La préparation des murs se découpe en différentes phases. « La première est de penser les tracés en petit groupe. Un ouvreur met un tracé en place et on le teste, avant que d’autres ouvreurs s’essaient à leur tour sur ce même passage », explique Rémi Samyn. Commence alors une phase de réglages pour réajuster le niveau en fonction des retours des différents collègues. « Il arrive très souvent que l’idée de départ ne fonctionne pas, c’est toujours un pari », sourit le Tricolore, qui confie pouvoir passer jusqu’à cinq heures sur la configuration d’un bloc.
Les ouvreurs opèrent à l’envers, en se concentrant d’abord sur les tracés des finales, puis des demies et ainsi de suite. Une fois calées sur les murs, les prises sont marquées, photographiées et stockées jusqu’à l’épreuve en question. « Mais rien n’est gravé dans le marbre : au fur et à mesure de la compétition, on peut faire des ajustements », précise le Français, ancien responsable de bloc de l’équipe de France. Dans son milieu, la précision est extrêmement importante « car la moindre prise tournée d’un centimètre à gauche peu complètement changer la donne sur une voie ou un bloc, en devenant inaccessible, voire dangereuse. »
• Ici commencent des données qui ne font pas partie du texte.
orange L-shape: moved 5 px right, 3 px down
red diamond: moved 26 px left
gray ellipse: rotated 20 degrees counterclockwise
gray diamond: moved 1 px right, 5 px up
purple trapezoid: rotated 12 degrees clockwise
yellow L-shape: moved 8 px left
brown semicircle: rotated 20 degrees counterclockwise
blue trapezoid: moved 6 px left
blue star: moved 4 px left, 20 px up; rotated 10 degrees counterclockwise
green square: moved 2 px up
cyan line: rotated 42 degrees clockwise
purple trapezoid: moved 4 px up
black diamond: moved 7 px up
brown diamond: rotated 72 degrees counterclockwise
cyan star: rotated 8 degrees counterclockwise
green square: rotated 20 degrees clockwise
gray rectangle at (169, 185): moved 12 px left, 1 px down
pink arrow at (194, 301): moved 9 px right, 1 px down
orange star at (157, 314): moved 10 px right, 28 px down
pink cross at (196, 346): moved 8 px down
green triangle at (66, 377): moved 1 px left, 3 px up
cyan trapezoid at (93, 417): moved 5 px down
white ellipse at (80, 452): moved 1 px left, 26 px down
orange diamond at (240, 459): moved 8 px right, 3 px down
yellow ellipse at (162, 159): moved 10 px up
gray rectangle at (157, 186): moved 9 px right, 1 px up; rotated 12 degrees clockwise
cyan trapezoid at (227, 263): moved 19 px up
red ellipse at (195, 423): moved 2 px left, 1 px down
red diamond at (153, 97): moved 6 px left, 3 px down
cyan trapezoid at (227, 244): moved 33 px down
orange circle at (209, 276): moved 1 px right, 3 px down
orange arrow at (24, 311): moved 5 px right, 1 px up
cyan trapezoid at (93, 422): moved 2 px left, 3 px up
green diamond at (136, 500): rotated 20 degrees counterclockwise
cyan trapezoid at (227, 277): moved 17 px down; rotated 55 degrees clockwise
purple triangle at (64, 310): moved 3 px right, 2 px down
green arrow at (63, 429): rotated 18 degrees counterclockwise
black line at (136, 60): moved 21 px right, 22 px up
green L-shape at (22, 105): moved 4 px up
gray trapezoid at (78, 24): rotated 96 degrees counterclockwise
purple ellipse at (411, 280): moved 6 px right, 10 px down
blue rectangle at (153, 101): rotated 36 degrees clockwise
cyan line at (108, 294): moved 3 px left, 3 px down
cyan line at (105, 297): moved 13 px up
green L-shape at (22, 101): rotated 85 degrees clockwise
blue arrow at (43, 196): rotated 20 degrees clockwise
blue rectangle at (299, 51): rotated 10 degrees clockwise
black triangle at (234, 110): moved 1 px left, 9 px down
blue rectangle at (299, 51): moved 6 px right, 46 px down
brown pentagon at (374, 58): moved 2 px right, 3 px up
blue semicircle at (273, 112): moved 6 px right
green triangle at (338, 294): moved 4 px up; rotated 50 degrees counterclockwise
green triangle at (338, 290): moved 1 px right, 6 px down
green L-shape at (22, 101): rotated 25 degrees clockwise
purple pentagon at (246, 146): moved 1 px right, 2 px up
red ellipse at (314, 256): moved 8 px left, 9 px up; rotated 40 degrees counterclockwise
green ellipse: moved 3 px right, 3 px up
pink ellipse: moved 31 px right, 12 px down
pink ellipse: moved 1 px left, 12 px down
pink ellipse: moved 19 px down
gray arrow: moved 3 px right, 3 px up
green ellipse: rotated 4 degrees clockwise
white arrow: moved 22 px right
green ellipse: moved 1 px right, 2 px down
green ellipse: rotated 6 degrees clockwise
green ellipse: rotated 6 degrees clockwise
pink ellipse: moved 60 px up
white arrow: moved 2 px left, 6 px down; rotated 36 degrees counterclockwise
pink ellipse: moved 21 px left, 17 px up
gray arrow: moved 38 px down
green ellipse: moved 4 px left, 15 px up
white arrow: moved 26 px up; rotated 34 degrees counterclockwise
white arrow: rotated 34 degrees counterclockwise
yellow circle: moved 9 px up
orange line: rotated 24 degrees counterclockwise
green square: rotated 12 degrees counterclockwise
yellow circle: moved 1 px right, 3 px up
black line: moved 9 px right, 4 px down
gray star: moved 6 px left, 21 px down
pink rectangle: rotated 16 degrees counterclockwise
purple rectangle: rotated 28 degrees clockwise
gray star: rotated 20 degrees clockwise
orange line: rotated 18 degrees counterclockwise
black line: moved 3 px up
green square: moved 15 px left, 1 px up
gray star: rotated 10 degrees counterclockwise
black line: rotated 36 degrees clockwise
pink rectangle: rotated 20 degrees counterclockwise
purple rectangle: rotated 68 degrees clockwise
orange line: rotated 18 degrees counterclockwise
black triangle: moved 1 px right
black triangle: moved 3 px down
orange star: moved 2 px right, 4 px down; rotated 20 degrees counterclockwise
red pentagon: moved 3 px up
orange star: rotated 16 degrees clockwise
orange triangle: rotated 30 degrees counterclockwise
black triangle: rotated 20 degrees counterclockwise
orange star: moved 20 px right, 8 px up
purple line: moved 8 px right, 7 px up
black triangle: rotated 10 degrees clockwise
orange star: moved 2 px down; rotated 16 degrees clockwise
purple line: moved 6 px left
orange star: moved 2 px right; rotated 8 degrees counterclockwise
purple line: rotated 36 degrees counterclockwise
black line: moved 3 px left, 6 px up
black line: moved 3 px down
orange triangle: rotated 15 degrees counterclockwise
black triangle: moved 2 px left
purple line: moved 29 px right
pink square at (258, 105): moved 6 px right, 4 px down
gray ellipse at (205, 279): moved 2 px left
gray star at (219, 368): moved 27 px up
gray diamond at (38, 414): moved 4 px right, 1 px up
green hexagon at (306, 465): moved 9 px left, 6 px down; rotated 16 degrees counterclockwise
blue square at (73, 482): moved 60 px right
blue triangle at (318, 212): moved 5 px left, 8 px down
Reconnaissables grâce à leurs t-shirts noirs floqués « officials », les ouvreurs sont ceux qui passent le plus de temps sur le site de la compétition. « On observe toute la journée les passages des grimpeurs et quand la compétition se termine, on se met réellement au travail », raconte l’ouvreur. Dans le haut niveau, l’escalade se pratique à vue. Les grimpeurs ne doivent avoir aucune information sur les tracés qui les attendent. Rémi Samyn et ses collègues travaillent donc cachés, à l’abri des regards. « Il arrive souvent qu’on finisse de caler les prises à des heures très tardives. » Les blocs des qualifications des femmes ont ainsi été posés dans la nuit.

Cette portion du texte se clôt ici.